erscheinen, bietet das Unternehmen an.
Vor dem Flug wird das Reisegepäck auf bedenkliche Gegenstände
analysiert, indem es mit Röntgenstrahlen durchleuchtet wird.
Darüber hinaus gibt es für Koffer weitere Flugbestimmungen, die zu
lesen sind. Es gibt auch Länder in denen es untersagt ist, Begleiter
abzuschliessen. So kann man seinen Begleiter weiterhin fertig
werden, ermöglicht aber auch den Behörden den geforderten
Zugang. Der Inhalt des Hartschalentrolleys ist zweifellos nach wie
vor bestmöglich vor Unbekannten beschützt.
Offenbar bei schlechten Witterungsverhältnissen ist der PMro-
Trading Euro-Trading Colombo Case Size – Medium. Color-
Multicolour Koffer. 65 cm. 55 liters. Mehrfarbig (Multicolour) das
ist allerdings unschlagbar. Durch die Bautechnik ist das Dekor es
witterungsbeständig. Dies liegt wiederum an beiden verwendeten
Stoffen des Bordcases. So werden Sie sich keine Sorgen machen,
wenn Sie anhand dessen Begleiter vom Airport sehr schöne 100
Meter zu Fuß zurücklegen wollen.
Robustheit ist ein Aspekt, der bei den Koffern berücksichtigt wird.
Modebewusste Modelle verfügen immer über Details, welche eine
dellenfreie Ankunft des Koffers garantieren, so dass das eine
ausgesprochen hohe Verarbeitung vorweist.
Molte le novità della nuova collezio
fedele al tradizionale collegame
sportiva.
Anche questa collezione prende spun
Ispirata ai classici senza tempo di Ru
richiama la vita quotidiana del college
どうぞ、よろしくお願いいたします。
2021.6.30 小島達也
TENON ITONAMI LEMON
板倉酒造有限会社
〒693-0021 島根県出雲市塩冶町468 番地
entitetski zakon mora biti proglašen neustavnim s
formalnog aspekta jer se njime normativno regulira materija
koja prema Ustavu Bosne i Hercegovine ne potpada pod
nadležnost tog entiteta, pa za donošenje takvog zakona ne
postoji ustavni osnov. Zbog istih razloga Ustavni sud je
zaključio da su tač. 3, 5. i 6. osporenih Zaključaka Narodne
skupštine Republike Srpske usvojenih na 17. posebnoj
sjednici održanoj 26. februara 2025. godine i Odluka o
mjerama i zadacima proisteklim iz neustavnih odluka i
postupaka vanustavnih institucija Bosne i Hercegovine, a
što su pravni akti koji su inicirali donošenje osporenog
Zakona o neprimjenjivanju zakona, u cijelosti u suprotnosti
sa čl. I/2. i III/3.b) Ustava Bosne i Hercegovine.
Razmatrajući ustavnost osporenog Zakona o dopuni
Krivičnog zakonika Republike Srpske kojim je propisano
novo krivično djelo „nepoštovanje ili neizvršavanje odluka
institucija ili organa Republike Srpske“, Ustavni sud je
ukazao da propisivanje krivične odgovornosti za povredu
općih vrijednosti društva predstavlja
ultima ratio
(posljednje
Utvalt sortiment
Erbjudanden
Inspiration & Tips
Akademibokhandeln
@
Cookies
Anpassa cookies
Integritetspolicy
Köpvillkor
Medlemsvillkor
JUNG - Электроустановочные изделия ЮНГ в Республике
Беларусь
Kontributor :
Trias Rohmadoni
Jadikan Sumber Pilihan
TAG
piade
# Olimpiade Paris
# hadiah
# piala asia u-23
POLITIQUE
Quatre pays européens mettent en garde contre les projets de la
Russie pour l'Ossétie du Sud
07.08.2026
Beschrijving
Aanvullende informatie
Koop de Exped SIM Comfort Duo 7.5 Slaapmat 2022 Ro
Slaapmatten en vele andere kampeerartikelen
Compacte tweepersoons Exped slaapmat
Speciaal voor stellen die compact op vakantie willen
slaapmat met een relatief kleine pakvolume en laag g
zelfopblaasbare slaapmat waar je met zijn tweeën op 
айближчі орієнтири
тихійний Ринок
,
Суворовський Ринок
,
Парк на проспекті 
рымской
__________________________________________________
> **Exercise instructions**:
I would like you to return every entry exactly, with nothing changed.

> **Answer below**:
erscheinen, bietet das Unternehmen an.
Vor dem Flug wird das Reisegepäck auf bedenkliche Gegenstände
analysiert, indem es mit Röntgenstrahlen durchleuchtet wird.
Darüber hinaus gibt es für Koffer weitere Flugbestimmungen, die zu
lesen sind. Es gibt auch Länder in denen es untersagt ist, Begleiter
abzuschliessen. So kann man seinen Begleiter weiterhin fertig
werden, ermöglicht aber auch den Behörden den geforderten
Zugang. Der Inhalt des Hartschalentrolleys ist zweifellos nach wie
vor bestmöglich vor Unbekannten beschützt.
Offenbar bei schlechten Witterungsverhältnissen ist der PMro-
Trading Euro-Trading Colombo Case Size – Medium. Color-
Multicolour Koffer. 65 cm. 55 liters. Mehrfarbig (Multicolour) das
ist allerdings unschlagbar. Durch die Bautechnik ist das Dekor es
witterungsbeständig. Dies liegt wiederum an beiden verwendeten
Stoffen des Bordcases. So werden Sie sich keine Sorgen machen,
wenn Sie anhand dessen Begleiter vom Airport sehr schöne 100
Meter zu Fuß zurücklegen wollen.
Robustheit ist ein Aspekt, der bei den Koffern berücksichtigt wird.
Modebewusste Modelle verfügen immer über Details, welche eine
dellenfreie Ankunft des Koffers garantieren, so dass das eine
ausgesprochen hohe Verarbeitung vorweist.
Molte le novità della nuova collezio
fedele al tradizionale collegame
sportiva.
Anche questa collezione prende spun
Ispirata ai classici senza tempo di Ru
richiama la vita quotidiana del college
どうぞ、よろしくお願いいたします。
2021.6.30 小島達也
TENON ITONAMI LEMON
板倉酒造有限会社
〒693-0021 島根県出雲市塩冶町468 番地
entitetski zakon mora biti proglašen neustavnim s
formalnog aspekta jer se njime normativno regulira materija
koja prema Ustavu Bosne i Hercegovine ne potpada pod
nadležnost tog entiteta, pa za donošenje takvog zakona ne
postoji ustavni osnov. Zbog istih razloga Ustavni sud je
zaključio da su tač. 3, 5. i 6. osporenih Zaključaka Narodne
skupštine Republike Srpske usvojenih na 17. posebnoj
sjednici održanoj 26. februara 2025. godine i Odluka o
mjerama i zadacima proisteklim iz neustavnih odluka i
postupaka vanustavnih institucija Bosne i Hercegovine, a
što su pravni akti koji su inicirali donošenje osporenog
Zakona o neprimjenjivanju zakona, u cijelosti u suprotnosti
sa čl. I/2. i III/3.b) Ustava Bosne i Hercegovine.
Razmatrajući ustavnost osporenog Zakona o dopuni
Krivičnog zakonika Republike Srpske kojim je propisano
novo krivično djelo „nepoštovanje ili neizvršavanje odluka
institucija ili organa Republike Srpske“, Ustavni sud je
ukazao da propisivanje krivične odgovornosti za povredu
općih vrijednosti društva predstavlja
ultima ratio
(posljednje
Utvalt sortiment
Erbjudanden
Inspiration & Tips
Akademibokhandeln
@
Cookies
Anpassa cookies
Integritetspolicy
Köpvillkor
Medlemsvillkor
JUNG - Электроустановочные изделия ЮНГ в Республике
Беларусь
Kontributor :
Trias Rohmadoni
Jadikan Sumber Pilihan
TAG
piade
# Olimpiade Paris
# hadiah
# piala asia u-23
POLITIQUE
Quatre pays européens mettent en garde contre les projets de la
Russie pour l'Ossétie du Sud
07.08.2026
Beschrijving
Aanvullende informatie
Koop de Exped SIM Comfort Duo 7.5 Slaapmat 2022 Ro
Slaapmatten en vele andere kampeerartikelen
Compacte tweepersoons Exped slaapmat
Speciaal voor stellen die compact op vakantie willen
slaapmat met een relatief kleine pakvolume en laag g
zelfopblaasbare slaapmat waar je met zijn tweeën op 
айближчі орієнтири
тихійний Ринок
,
Суворовський Ринок
,
Парк на проспекті 
рымской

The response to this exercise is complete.